Concrete examples: 6 B2B client cases
Here are 6 representative client cases that illustrate the diversity of B2B projects we have been with since 2019.
- Watt: Enedis 15,000 copies of a set of stage to raise awareness of the energy transition. See case
- Implike - Keolis 12 000 boxes to engage transport agents on sustainable mobility. See case
- The Game of Resourcing - Veolia : 2,000 copies of a management game on the circular economy. See case
- The Right Reflex: SNCF Voyageurs : 5,000 copies of an internal railway safety training game. See case
- Climate Fresco - Bordas : series production of the learning game climate reference. See case
- Croix-Rouge Bienvenue: Croix-Rouge French : 4,500 boxes for the volunteer reception route. See case
Craft Your Games has become our reference supplier for all our B2B educational game projects. French manufacturing quality, EN71 systematic compliance, and a unique contact from A to Z. 7 years of collaboration without break.
Director School Publishing · BordasCompliance, certification, traceability
For a B2B buyer, the regulatory compliance of a game is not optional. Here is the minimum union requirement from your manufacturer.
EN71 (European toy safety)
Mandatory for any product intended or likely to be used by children under 14 years of age - so almost all board games. Three critical parts: EN71-1 (mechanical), EN71-2 (flammability), EN71-3 (migration of chemical elements) Cost of tests: according to price per product, to be amortized on the series.
Material certifications
responsible Or. responsible on cardboard and wood. Vegetable inks (without petroleum solvents, EN71-3). Recycled plastics certified if present.
Materials traceability
Origin of raw materials, place of manufacture, identified production lots. For public procurement and corporate responsible purchases, these elements are regularly requested by the supplier.
GDPR Compliance (connected games)
If the game incorporates a NFC tag, a QR code or a web app companion, verify the GDPR compliance of the user journey (information, consent, shelf life).
Legal information on packaging
CE marking, target age indication, responsible paper logo if applicable, manufacturer ID and lot for traceability (required CPSIA if export USA).
How to launch your project
If you have read so far, you are probably at an advanced stage of reflection. Here are the 3 concrete steps.
- Formalize your briefing - Download our brief template (free, 2 hours to fill) You will save several framing meetings.
- Request a quote - Via our contact form. Detailed numerical answer within 48 hours. No commitment.
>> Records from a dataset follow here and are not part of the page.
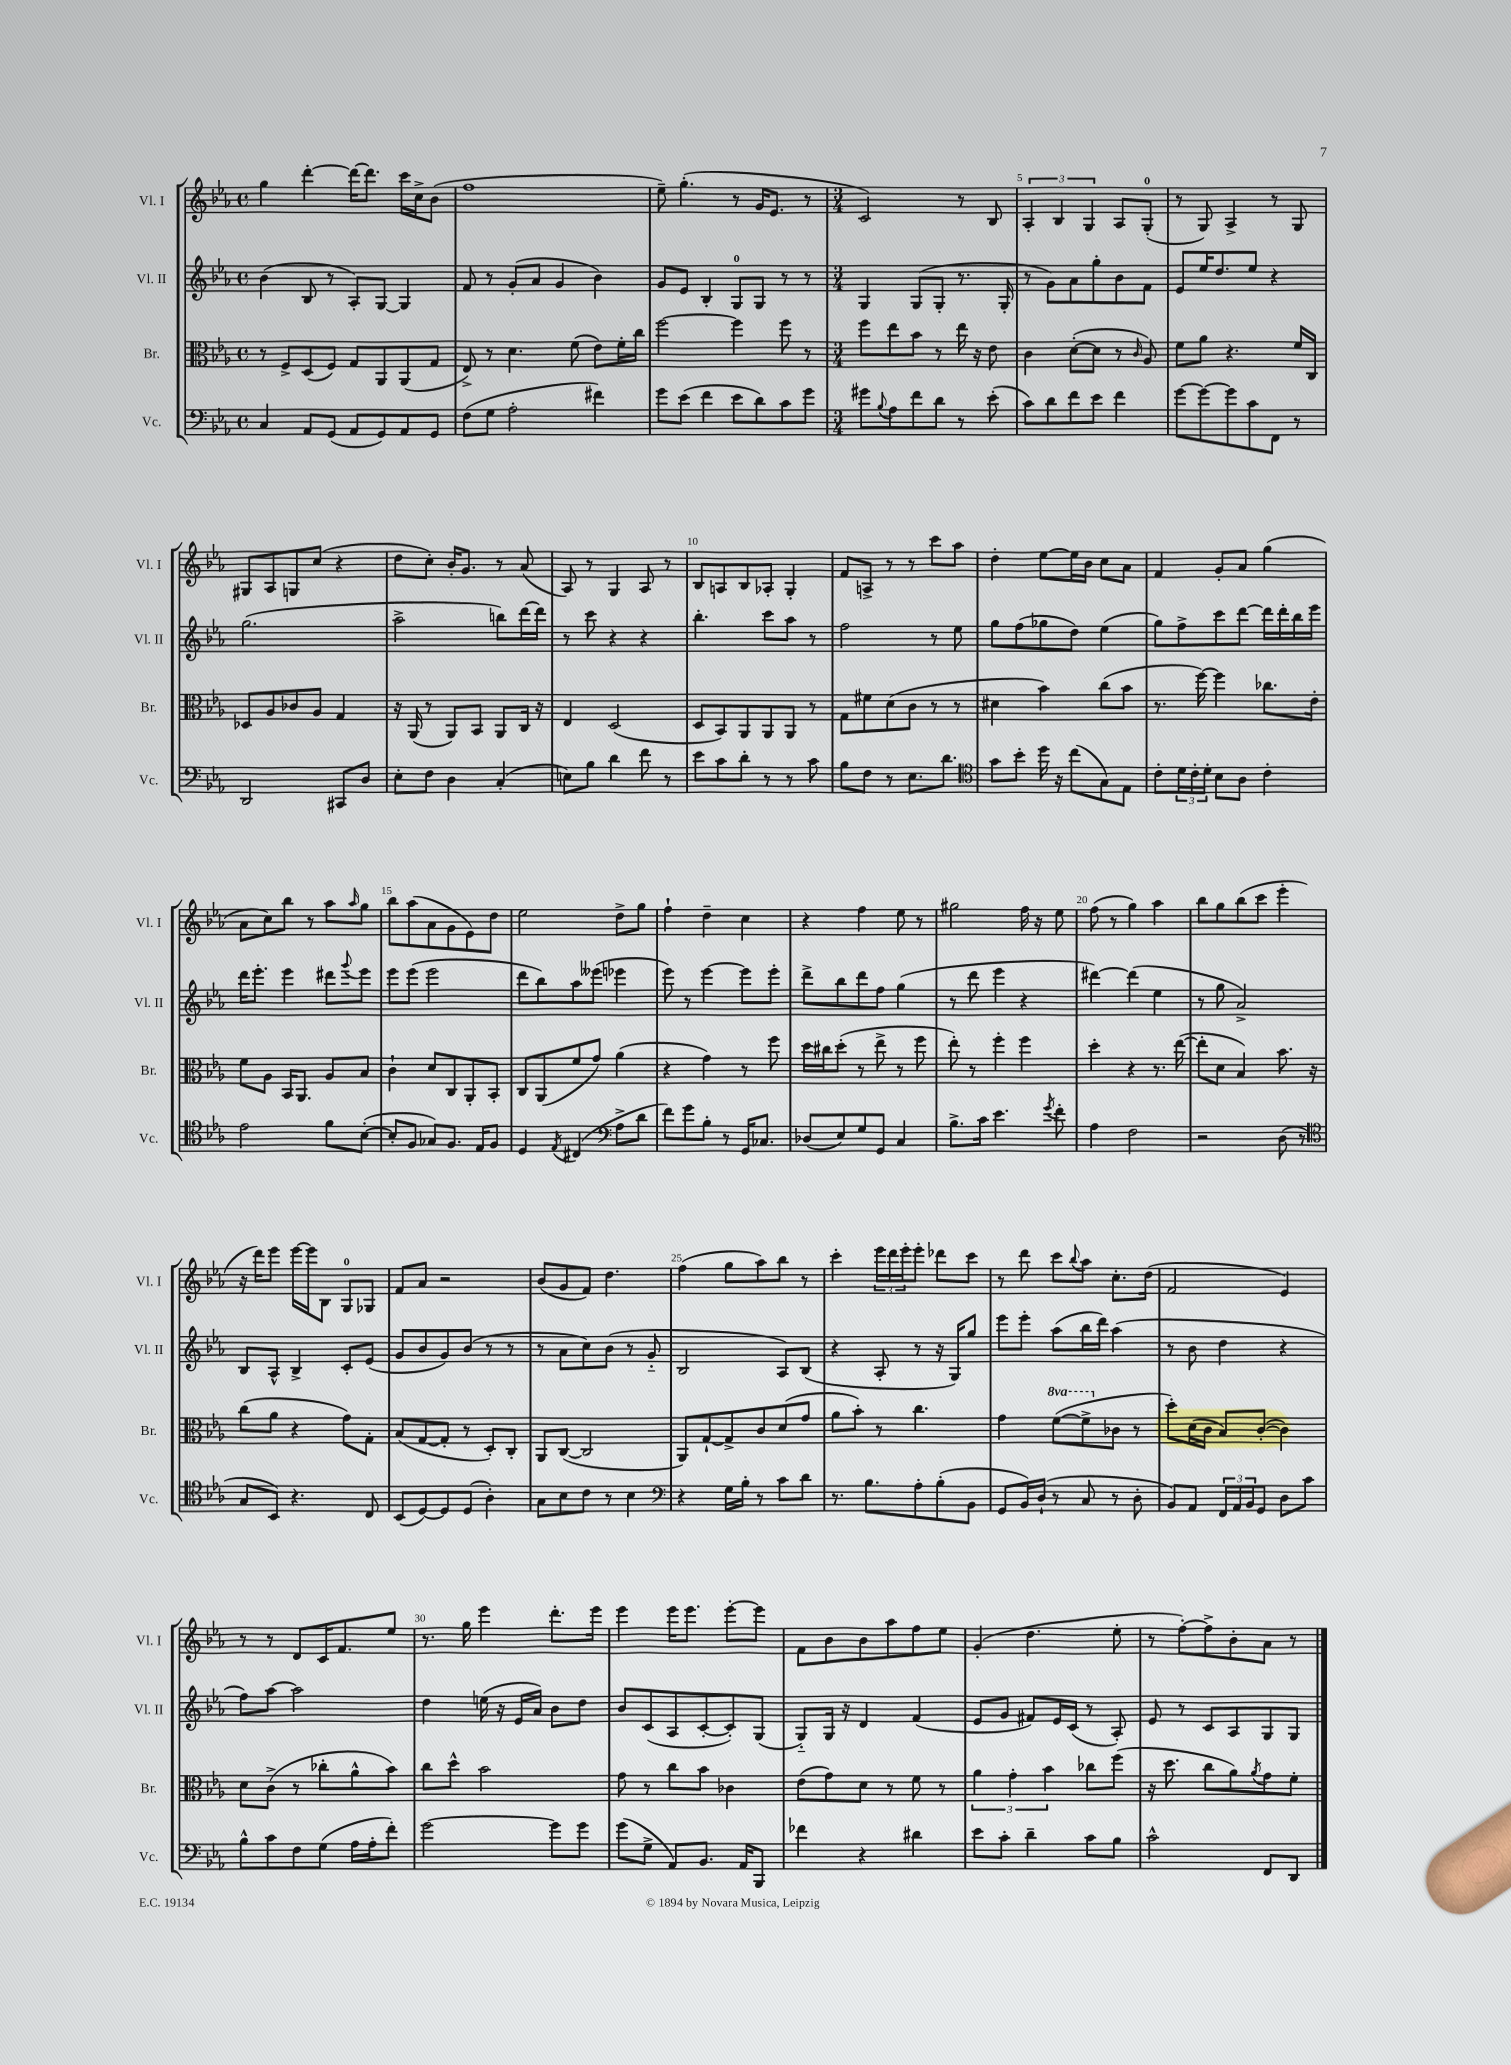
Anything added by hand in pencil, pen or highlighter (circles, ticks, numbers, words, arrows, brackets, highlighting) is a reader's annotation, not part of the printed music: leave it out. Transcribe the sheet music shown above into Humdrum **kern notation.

**kern	**kern	**kern	**kern
*staff4	*staff3	*staff2	*staff1
*clefF4	*clefC3	*clefG2	*clefG2
*k[b-e-a-]	*k[b-e-a-]	*k[b-e-a-]	*k[b-e-a-]
*M4/4	*M4/4	*M4/4	*M4/4
*met(c)	*met(c)	*met(c)	*met(c)
4C	8r	(4b-	4gg
.	8F^	.	.
8AA-	(8D	8B-	[4ddd'
(8GG	8F)	8r	.
8AA-	8G	8A-')	16ddd_
.	.	.	8.ddd]
8GG)	8AA-	[8G	.
8AA-	(8AA-	4G]	16ccc
.	.	.	16cc^
8GG	8G	.	(8b-
=	=	=	=
(8F	8E-^)	8f	1ff
8G	8r	8r	.
2A-'	4.d	(8g'	.
.	.	8a-	.
.	.	4g	.
.	(8f	.	.
4f#)	8e-)	4b-)	.
.	16f'	.	.
.	16cc	.	.
=	=	=	=
8g	[2ff	8g	8ee-~)
(8e-	.	8e-	(4.gg'
4f	.	4B-'	.
8e-	4ff]	8G	8r
8d)	.	8G	16g
.	.	.	8.e-
8c	8ff	8r	.
8g	8r	8r	8r
=	=	=	=
*M3/4	*M3/4	*M3/4	*M3/4
8g#	8ff	4G	2c)
8qqB-	.	.	.
8A-	8ee-	.	.
8f	8b-	(8G	.
8d	8r	8G'	.
8r	16ee-	8.r	8r
.	16r	.	.
(8e-'	8e-	.	8B-
.	.	16G'	.
=	=	=	=
8c)	4c	8r	6A-'
8d	.	8g)	.
.	.	.	6B-
8f	([8d'	8a-	.
.	.	.	6G
8e-	8d]	8gg'	.
4f	8r	8b-	8A-
.	16qqc	.	.
.	8A-)	8f	(8G'
=	=	=	=
[8g	8f	8e-	8r
8g_	8a-	16ee-	8G)
.	.	8.dd	.
8g]	4.r	.	4A-^
8c	.	8ee-	.
8FF	.	4r	8r
8r	16f	.	8G
.	16C	.	.
=	=	=	=
2DD	8D-	(2.gg	8G#
.	8A-	.	8A-
.	8c-	.	8G
.	8A-	.	(8cc
8CC#	4G	.	4r
8D	.	.	.
=	=	=	=
8E-'	16r	2aa-^	8dd
.	(16AA-	.	.
8F	8r	.	8cc')
4D	8AA-)	.	16b-'
.	.	.	8.g
.	8BB-	.	.
(4C'	8AA-	8bb)	8r
.	16C	[16ddd	(8a-
.	16r	16ddd]	.
=	=	=	=
8E)	4E-	8r	8A-)
8B-	.	8ccc	8r
4d	(2D	4r	4G
8f	.	4r	8A-
8r	.	.	8r
=	=	=	=
8e-	8D	4.bb-'	8B-
8c	8BB-)	.	8A
8d'	8AA-	.	8B-
8r	8AA-	8ccc	8A-'
8r	8AA-	8aa-	4G'
8c	8r	8r	.
=	=	=	=
8B-	8G	2ff	8f
8F	8f#	.	8A^
8r	(8d	.	8r
8.E-	8c	.	8r
.	8r	8r	8ccc
8.d	.	.	.
.	8r	8ee-	8aa-
=	=	=	=
*clefC4	*	*	*
8g	4d#	8gg	4dd'
8b-'	.	(8ff	.
16dd	4b-)	8gg-	[8ee-
16r	.	.	.
(8cc	.	8dd)	16ee-]
.	.	.	16b-
8G)	(8cc	(4ee-	8cc
8E-	8b-	.	8a-
=	=	=	=
8c'	8.r	8gg)	4f
24d	.	8ff^	.
24c'	.	.	.
.	[16ff)	.	.
24d'	.	.	.
8B-	4ff]	8ccc	8g'
8A-	.	[8ddd	8a-
4c'	8.cc-	16ddd]	(4gg
.	.	16ddd'	.
.	.	16bb-	.
.	16e-'	16eee-	.
=	=	=	=
2e-	8f	16ddd	8a-
.	.	8.eee-'	.
.	8A-	.	8cc)
.	16BB-	4eee-	8bb-
.	8.AA-	.	.
.	.	.	8r
8f	8A-	8ddd#	8aa-
.	.	8qqggg	16qqaa-
([8B-'	8B-	8eee-	8gg
=	=	=	=
8B-']	4c`	8eee-	8bb-
8F	.	(8eee-	(8aa-
8G-)	8d	2eee-	8a-
8.F	8C	.	8g
.	8AA-'	.	8e-)
16E-	.	.	.
8F	8BB-'	.	8dd
=	=	=	=
4D	8C	8ddd	2ee-
.	(8AA-	8bb-)	.
8qE-	.	.	.
(4C#	8f	8aa-	.
.	8g)	(8eee--	.
*clefF4	*	*	*
8A-^	(4a-	4eee-	8dd^
8d	.	.	8gg
=	=	=	=
8f)	4r	8eee-)	4ff`
8g	.	8r	.
8B-'	4g)	[4eee-	4dd~
8r	.	.	.
16GG	8r	8eee-]	4cc
8.C-	.	.	.
.	8ff	8eee-'	.
=	=	=	=
(8D-	16dd	8ddd^	4r
.	16cc#	.	.
8E-)	(8dd'	8bb-	.
8G	8r	8ddd	4ff
8GG	8ee-^	8ff	.
4C	8r	(4gg	8ee-
.	8ff	.	8r
=	=	=	=
8.B-^	8ee-')	8r	2gg#
.	8r	8ddd	.
16c	.	.	.
4.e-	4ff'	4eee-	.
.	4ff	4r	16ff
.	.	.	16r
8qg	.	.	.
8f'	.	.	8ee-
=	=	=	=
4A-	4dd'	[4ddd#)	(8ff
.	.	.	8r
2F	4r	(4ddd#]	4gg)
.	8.r	4ee-	4aa-
.	([16ee-	.	.
=	=	=	=
2r	8ee-']	8r	8bb-
.	8d	8gg	8gg
.	4B-)	2a-^)	(8bb-
.	.	.	8ccc
(8D	8.b-	.	4eee-'
8r	.	.	.
.	16r	.	.
=	=	=	=
*clefC4	*	*	*
8G	(8cc	8B-	16r
.	.	.	16ddd)
8BB-)	8a-	8A-^^	8eee-
4.r	4r	4B-^	[16eee-
.	.	.	16eee-]
.	.	.	8B-
.	8g)	8c'	8G
8C	8G'	(8e-	8G-
=	=	=	=
(8BB-	(8B-	8g	8f
[8D)	[8G	8b-	8a-
8D]	8G']	8g)	2r
(8D	8r	(8b-	.
4A-')	8D')	8r	.
.	8C'	8r	.
=	=	=	=
8G	8AA-	8r	(8b-
8B-	([8C	8a-	8g
8c	2C]	8cc)	8f)
8r	.	(8b-	4.dd
4B-	.	8r	.
.	.	8g'~	.
=	=	=	=
*clefF4	*	*	*
4r	8AA-)	2B-	(4ff
.	[8G`	.	.
16G	8G^]	.	8gg
16B-'	.	.	.
8r	8c	.	8aa-)
8c	(8d	8A-)	8bb-
8d	8g	(8B-	8r
=	=	=	=
8.r	8a-	4r	4ccc'
.	8b-')	.	.
8.B-	.	.	.
.	8r	8A-'	24eee-
.	.	.	24ddd
.	.	.	24eee-'
8A-'	4.cc	8r	8eee-'
(8B-'	.	16r	8ddd-
.	.	16G)	.
8BB-	.	8gg	8ccc
=	=	=	=
8GG	4g	8eee-	8r
16BB-)	.	8eee-'	8ddd
(16D`	.	.	.
8r	([8ff	(8aa-	8ccc
.	.	.	8qqbb-
8C	8ff^]	16bb-	8aa-
.	.	16ddd)	.
8r	8c-	(4aa-	8.cc'
8D'	8r	.	.
.	.	.	(16dd
=	=	=	=
8BB-)	8dd')	8r	2f
8AA-	(16d	8b-	.
.	16c	.	.
24FF	8B-)	4dd	.
24AA-	.	.	.
24BB-	.	.	.
8GG	([8c'	.	.
8D	4c])	4r	4e-)
8c	.	.	.
=	=	=	=
8B-^^	8d	8ff)	8r
8c	(8c^	[8aa-	8r
8F	8r	2aa-]	8d
(8G	8cc-'	.	16c
.	.	.	8.f
16A-	8a-^^	.	.
16A-'	.	.	.
8f')	8b-)	.	8ee-
=	=	=	=
[2g	8cc	4dd	8.r
.	8dd^^	.	.
.	.	.	16gg
.	2b-	(16ee	4eee-
.	.	16r	.
.	.	16e-	.
.	.	16a-)	.
8g]	.	8b-	8.ddd'
8g	.	8dd	.
.	.	.	16eee-
=	=	=	=
(8g	8g	8b-	4eee-
8G^	8r	(8c	.
8AA-)	8cc	8A-	16eee-
.	.	.	8.eee-
8.BB-	8b-	[8c'	.
.	4c-	8c'])	[8eee-'
16AA-	.	.	.
8BBB-	.	(8G	8eee-]
=	=	=	=
4f-	(8e-	8G'~)	8f
.	8g)	16G	8b-
.	.	16r	.
4r	8d	4d	8b-
.	8r	.	8aa-
4d#	8f	(4f	8ff
.	8r	.	8ee-
=	=	=	=
8e-	6a-	8e-	(4g'
8c'	.	8g	.
.	6g'	.	.
4d~	.	8f#)	4.dd
.	6b-	.	.
.	.	16e-	.
.	.	(16c	.
8c	8cc-	8r	.
8B-	(8ff	8A-')	8ee-'
=	=	=	=
2c^^	16r	8e-	8r
.	8.dd	.	.
.	.	8r	[8ff')
.	8cc	8c	8ff^]
.	8a-)	8A-	8b-'
.	8qa-	.	.
8FF	8g	8G	8a-
8DD	8f'	8G	8r
==	==	==	==
*-	*-	*-	*-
- Visit our workshop (optional) - For projects > 1,000 copies, we offer a visit to our website in Angoulême or Brittany to meet the workshop team and see the machines.
Ready to start your project?
Quotes are 48 hours, no commitment. Answer by a human who understands your project.
Request a free quoteExternal sources consulted
- AFNOR - Standard NF EN71 safety toy European
- responsible paper - Sustainable forest management certification
- responsible paper - High Management Forest Certification
- FEFCO - European technical standards cartonboards
- UNIIC - National Union of Printing and Communication Industries
- DGCCRF - Toy compliance checks across Europe
If you are planning a project on this topic, we manufacture in the EU with EN71 compliance, plant-based inks and responsible-paper certifications. Costed quote within 48 hours.